Cliff sólo se encuentra a gusto entre los camaradas de guerra, entre los que saben lo que vivieron. Toda la película roza el desencanto…, sobre todo en la exquisita composición de McGuire como la viuda de guerra que trata de superar la pérdida del amado, arrebatado por la guerra.  Cliff y la viuda intentarán recomponer sus vidas, volver a creer y encontrarse el uno al otro. Aunque a ambos les vence, muchas veces, la melancolía y el pasado. 

La película está repleta de escenas muy interesantes como la relación complicada que se establece entre Cliff y los padres. Cliff no conecta con ellos y fracasa las veces que les quiere hacer comprender que ahora no es el adolescente que se marchó hace unos años a la guerra.

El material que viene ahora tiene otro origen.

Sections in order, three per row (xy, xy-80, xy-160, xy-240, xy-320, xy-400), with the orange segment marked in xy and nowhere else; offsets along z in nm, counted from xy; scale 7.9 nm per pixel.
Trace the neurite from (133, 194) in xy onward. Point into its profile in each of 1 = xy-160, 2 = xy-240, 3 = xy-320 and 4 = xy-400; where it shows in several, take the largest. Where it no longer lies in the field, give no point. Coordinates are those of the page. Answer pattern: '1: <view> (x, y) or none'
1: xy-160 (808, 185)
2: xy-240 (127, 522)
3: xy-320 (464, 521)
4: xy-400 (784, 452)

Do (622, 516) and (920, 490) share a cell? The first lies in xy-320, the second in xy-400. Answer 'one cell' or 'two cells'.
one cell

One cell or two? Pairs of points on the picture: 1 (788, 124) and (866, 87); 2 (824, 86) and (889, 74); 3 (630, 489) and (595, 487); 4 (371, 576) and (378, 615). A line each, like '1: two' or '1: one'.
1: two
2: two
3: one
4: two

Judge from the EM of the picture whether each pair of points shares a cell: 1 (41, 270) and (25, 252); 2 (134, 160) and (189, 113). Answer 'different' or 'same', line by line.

Los padres son incapaces de reconocer al Cliff que tienen delante, que no encuentra trabajo, que no se adapta, que no aparece por casa, y por otra parte, se niegan a escuchar lo que ha vivido su hijo. Quieren borrar el sufrimiento y que todo vuelva a ser igual. Como antes de la guerra. 

Impresionante la escena en que Cliff y su enamorada, una desencantada viuda, se acercan a tranquilizar y ayudar a un soldado que no soporta la idea del regreso, que se encuentra mal física y psíquicamente, y que no puede controlar sus temblores. 

También, es interesante como ahonda en las secuelas físicas y psíquicas que la guerra ha dejado a los combatientes que han regresado. Sobre todo en los papeles de Robert Mitchum que no logra situarse ni cumplir sus sueños y que va dejando deudas por donde pasa –además de tener una grave lesión en el cerebro que le produce secuelas– o el personaje de Perry (Bill Williams), un soldado sin piernas que se niega a volver a luchar, se encierra en su cuarto, y no quiere oír de ponerse unas piernas ortopédicas. 

Y, realista porque en una de las escenas pone en alerta de una sociedad que se está volviendo excesivamente conservadora y excluyente que está alentando el odio y que aprovecha para reclutar a estos individuos perdidos. 

Hasta el fin del tiempo deja un regusto amargo, y a pesar de su rápido Happy End, sabemos que los protagonistas no han solucionado sus problemas y que no lo van a tener nada fácil. Impacta la primera escena, la del regreso, unos soldados a los que preparan para ir al hogar sin nada de heroísmos ni puertas grandes o desfiles gloriosos sino informándoles fríamente sobre las instituciones que podrán prestarles ayuda, sobre las pagas que tienen derecho a recibir y subiéndoles a un autobús con petate al hombro.